Intraoperative Fluoroscopy Improves Component Position During Anterior Hip Arthroplasty

Intraoperative Fluoroscopy Improves Component Position During Anterior Hip Arthroplasty

John D Jennings et al. Orthopedics. 2015 Nov.

Abstract

The goal of this retrospective review was to determine whether fluoroscopic guidance improves acetabular cup abduction and anteversion alignment during anterior total hip arthroplasty. The authors retrospectively reviewed 199 patients (fluoroscopy group, 98; nonfluoroscopy group, 101) who underwent anterior total hip arthroplasty at a single center with and without C-arm fluoroscopy guidance. Included in the study were patients of any age who underwent primary anterior approach total hip arthroplasty performed by a single surgeon, with 6-month postoperative anteroposterior pelvis radiographs. Acetabular cup abduction and anteversion angles were measured and compared between groups.
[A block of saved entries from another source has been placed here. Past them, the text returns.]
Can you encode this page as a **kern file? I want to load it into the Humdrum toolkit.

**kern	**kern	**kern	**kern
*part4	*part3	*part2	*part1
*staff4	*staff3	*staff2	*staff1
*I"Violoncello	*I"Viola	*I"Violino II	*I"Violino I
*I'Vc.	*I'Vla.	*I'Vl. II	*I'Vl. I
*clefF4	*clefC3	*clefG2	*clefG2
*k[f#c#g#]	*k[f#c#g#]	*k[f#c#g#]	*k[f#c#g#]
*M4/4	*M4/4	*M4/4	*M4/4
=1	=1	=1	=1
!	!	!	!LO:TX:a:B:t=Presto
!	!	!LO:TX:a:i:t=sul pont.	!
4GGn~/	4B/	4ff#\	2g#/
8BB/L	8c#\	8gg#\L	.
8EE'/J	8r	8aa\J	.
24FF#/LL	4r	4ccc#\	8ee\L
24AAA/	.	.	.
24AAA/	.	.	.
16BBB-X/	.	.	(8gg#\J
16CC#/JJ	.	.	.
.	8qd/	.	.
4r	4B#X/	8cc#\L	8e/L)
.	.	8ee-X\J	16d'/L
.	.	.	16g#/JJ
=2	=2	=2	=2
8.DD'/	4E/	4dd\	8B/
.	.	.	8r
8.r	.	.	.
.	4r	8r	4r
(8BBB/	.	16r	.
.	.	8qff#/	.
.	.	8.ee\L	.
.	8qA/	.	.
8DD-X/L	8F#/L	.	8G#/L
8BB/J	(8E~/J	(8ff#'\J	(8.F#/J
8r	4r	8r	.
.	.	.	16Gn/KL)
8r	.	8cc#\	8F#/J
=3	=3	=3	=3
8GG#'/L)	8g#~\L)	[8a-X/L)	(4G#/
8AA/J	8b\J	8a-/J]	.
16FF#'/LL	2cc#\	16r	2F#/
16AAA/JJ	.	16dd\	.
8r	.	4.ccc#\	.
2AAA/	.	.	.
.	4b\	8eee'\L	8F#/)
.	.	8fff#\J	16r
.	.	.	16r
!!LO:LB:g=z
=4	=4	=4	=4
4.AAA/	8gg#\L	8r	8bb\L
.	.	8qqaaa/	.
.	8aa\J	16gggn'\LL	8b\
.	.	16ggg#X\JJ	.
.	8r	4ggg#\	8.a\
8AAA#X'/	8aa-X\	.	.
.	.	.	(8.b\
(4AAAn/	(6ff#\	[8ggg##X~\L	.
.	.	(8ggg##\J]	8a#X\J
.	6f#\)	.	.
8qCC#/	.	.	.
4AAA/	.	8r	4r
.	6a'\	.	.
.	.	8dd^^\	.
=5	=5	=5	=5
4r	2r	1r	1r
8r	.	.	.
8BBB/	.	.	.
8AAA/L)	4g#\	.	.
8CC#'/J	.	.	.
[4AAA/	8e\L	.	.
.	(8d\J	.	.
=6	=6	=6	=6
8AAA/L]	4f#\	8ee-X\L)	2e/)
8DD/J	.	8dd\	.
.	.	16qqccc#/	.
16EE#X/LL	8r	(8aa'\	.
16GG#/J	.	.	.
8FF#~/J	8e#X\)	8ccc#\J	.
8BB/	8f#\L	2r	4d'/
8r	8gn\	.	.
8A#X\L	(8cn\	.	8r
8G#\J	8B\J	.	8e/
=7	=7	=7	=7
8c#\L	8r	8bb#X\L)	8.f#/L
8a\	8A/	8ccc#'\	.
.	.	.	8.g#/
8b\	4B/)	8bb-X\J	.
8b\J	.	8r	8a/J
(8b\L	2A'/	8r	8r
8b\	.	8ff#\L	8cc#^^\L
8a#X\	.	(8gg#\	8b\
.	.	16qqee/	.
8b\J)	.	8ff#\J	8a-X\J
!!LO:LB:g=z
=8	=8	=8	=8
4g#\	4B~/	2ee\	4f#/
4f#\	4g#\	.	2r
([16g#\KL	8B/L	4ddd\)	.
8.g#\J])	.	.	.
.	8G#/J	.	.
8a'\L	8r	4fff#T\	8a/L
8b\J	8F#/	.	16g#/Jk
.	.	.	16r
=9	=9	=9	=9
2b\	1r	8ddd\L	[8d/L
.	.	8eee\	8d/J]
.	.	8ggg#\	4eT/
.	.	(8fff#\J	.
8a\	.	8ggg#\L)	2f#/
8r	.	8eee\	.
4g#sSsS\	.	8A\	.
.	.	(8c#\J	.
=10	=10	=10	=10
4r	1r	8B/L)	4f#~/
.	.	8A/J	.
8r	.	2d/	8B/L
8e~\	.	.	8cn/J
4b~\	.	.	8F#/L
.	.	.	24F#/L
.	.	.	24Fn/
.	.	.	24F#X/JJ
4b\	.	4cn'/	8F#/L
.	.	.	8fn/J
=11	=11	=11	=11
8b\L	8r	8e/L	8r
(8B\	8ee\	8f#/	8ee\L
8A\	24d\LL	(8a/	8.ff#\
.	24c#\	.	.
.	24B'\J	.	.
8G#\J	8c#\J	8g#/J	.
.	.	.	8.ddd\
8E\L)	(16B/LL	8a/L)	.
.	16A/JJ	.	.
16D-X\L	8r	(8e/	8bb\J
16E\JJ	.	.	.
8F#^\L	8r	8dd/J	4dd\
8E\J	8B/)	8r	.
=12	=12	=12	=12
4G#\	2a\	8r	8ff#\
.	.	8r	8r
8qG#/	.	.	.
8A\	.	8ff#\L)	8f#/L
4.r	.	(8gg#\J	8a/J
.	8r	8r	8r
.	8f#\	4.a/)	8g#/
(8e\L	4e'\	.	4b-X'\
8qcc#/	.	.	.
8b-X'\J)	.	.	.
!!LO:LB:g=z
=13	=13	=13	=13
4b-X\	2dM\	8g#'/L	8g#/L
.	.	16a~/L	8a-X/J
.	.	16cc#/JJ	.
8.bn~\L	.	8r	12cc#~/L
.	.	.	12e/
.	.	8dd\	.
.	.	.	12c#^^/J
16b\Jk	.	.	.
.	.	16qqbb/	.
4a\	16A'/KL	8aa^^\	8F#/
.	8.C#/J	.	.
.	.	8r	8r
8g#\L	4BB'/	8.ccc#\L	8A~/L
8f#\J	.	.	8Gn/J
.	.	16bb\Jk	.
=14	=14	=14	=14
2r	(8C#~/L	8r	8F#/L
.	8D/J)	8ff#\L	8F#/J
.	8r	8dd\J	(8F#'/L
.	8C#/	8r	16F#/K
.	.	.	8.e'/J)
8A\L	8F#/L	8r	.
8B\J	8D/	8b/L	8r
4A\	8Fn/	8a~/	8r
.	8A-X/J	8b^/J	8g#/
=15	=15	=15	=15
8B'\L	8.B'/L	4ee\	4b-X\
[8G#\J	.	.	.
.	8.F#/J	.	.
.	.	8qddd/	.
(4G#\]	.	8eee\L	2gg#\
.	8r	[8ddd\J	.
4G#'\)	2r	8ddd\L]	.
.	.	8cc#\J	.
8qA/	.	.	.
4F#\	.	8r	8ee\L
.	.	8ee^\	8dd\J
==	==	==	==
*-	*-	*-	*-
Mean acetabular cup abduction and anteversion angles were 43.4° (range, 26.0°-57.4°) and 23.1° (range, 17°-28°), respectively, in the fluoroscopy group. Mean abduction and anteversion angles were 45.9° (range, 29.7°-61.3°) and 23.1° (range, 17°-28°), respectively, after anterior total hip arthroplasty without the use of C-arm guidance (nonfluoroscopy group). The use of fluoroscopy was associated with a statistically significant difference in cup abduction (P=.002) but no statistically significant difference in anteversion angles. In the fluoroscopy group, 80% of implants were within the combined safe zone compared with 63% in the nonfluoroscopy group. A significantly higher percentage of both acetabular cup abduction angles and combined anteversion and abduction angles were in the safe zone in the fluoroscopy group. Fluoroscopy is not required for proper anteversion placement of acetabular components, but it may increase ideal safe zone placement of components.